Yesterday at work we (the CEO, the CTO and me that is) met with a potential new business partner. They met our CEO on a trade fair and started talks about potential synergies. The meeting was a preliminary “getting-to-know-each-other” while checking out the technical and targeting-related issues (hence, my presence). We received loads of super interesting input on possibilities and opportunities, but when we asked about any kind of documentation… well, of course there is no documentation yet.
Of course.
And it dawned on me that those tech people seem to have something in common. They hate documentation. Or rather, they hate documenting things. Just search in google for lack of documentation and you get 30,300,000 results. And many of those seem to be about tech/software/technology issues. Interesting.
Then I had today my final examination for a Master in Quality Management. The examination focussed heavily on ISO 9001 and the required documentation in order to get certified based on this norm.

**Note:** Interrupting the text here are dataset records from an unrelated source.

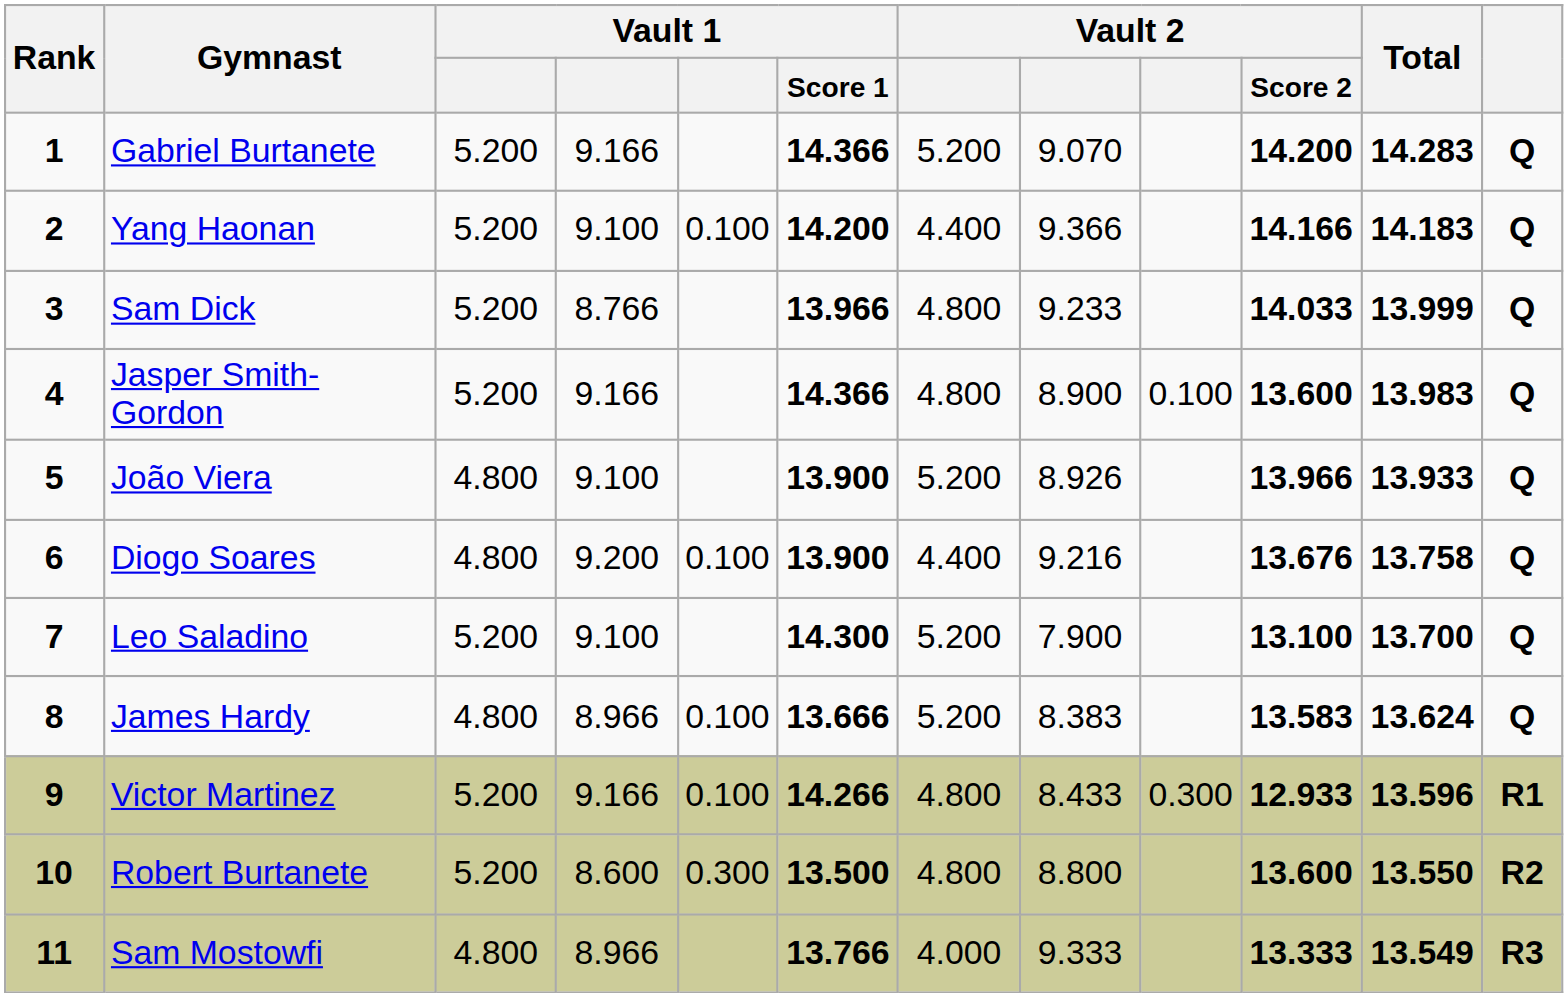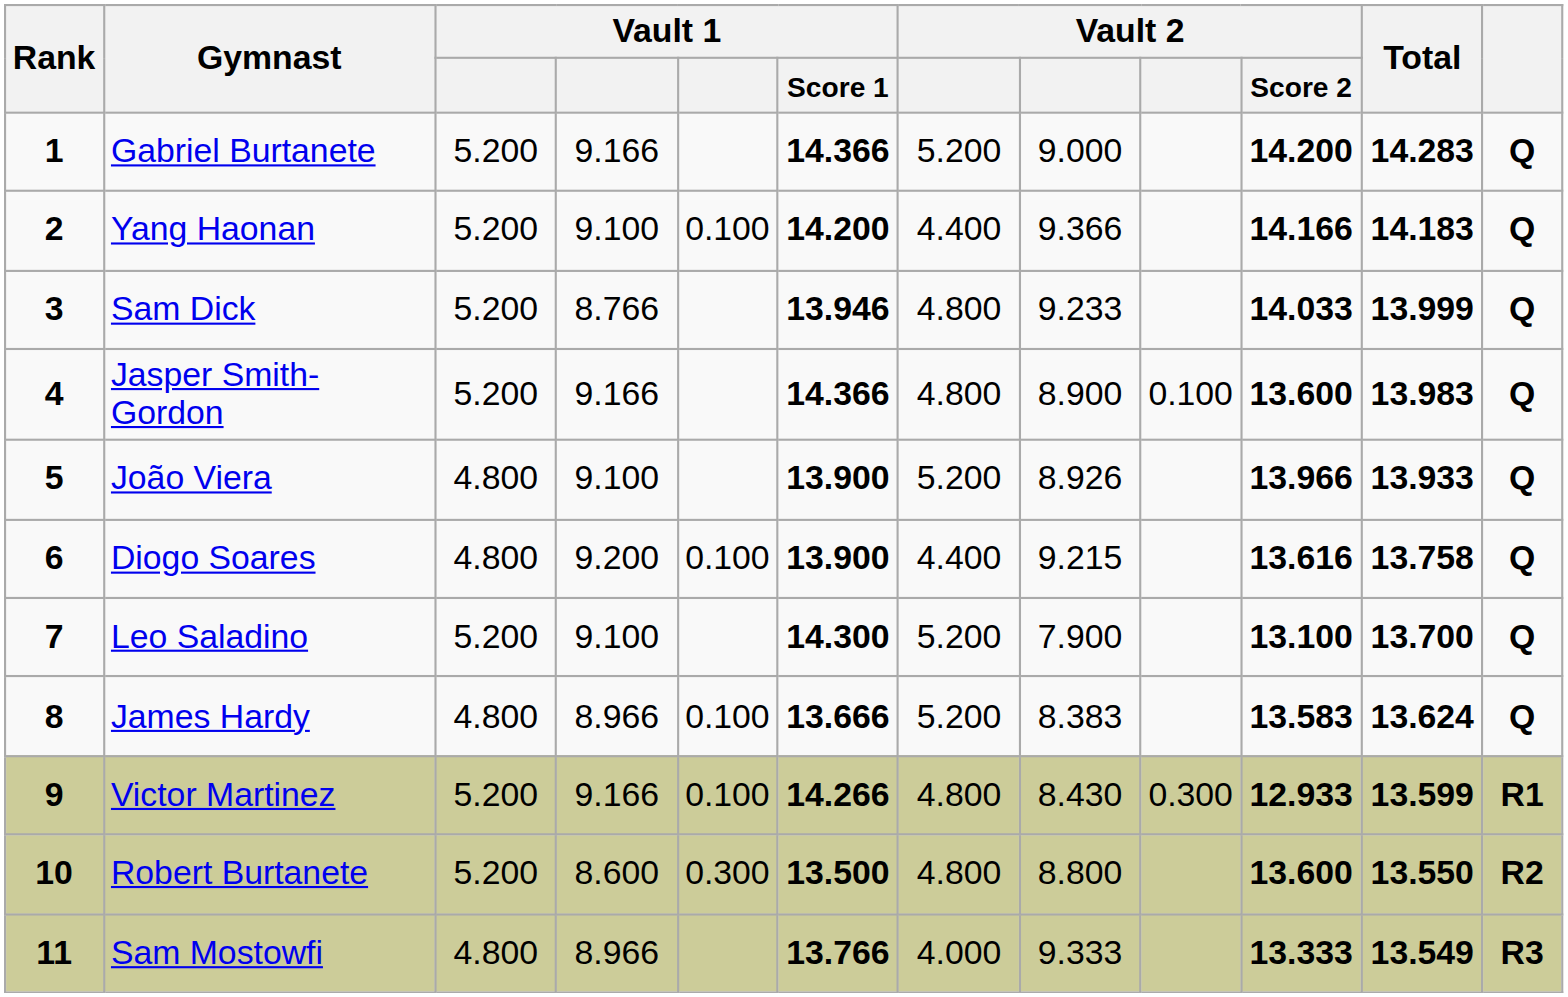Gabriel Burtanete | column 8: 9.070 -> 9.000
Sam Dick | Vault 1 / Score 1: 13.966 -> 13.946
Diogo Soares | column 8: 9.216 -> 9.215
Diogo Soares | Vault 2 / Score 2: 13.676 -> 13.616
Victor Martinez | column 8: 8.433 -> 8.430
Victor Martinez | Total: 13.596 -> 13.599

During the exam I was asked to draw a plan for a hypothetical company that wants to implement a combined system of Quality and Environmental Management. While I went through the requirements for the sake of the examination, I thought about the meeting yesterday… impossible. Where would I ever get all the documentation from? Work place descriptions? Or worse, recording changes done to designs?
See, the company is constantly working on 3-5 new projects. Not all of these projects will make it to the market, but 1-2 will eventually grow into full-fledged services (like our cashback site for Spain and France Deenero). If the idea goes through my department at some point in time (because our targeting technology is part of it), then there will be a first draft of the idea. The rest grows organically. And I suppose that is in part a big advantage of our work place. Ideas can just develop, programmers can try new things, products are developed in new ways that weren’t planned for. And then one day the product is ready. A new product manager comes on board. And the documentation is almost non-existent.
So I wonder whether there is a golden path between innovation and ensuring quality and consistency of what is developed. Somehow it must be possible to avoid the painstaking documentation that comes after the product is ready. When the drive and the high point of having developed something cool and new wears off, there is often not enough motivation left to actually put it down in writing. Leaving it for later, and later, there comes a point when nobody really remember how exactly everything was done and which are the details of the code. Good luck to the product manager who will have to ask the right questions if s/he doesn’t want to miss something crucial. And that usually without having been part of the development process.
Don’t understand me wrong. I am absolutely thrilled about participating in so many new and edgy projects. But I am also sometimes a little worried about loosing something by not valuing the importance of remembering things we have done. Not as meticulous as ISO 9001 requires (records for each change in design), but at least the broader lines of development. I guess this topic will still stay with me for a while.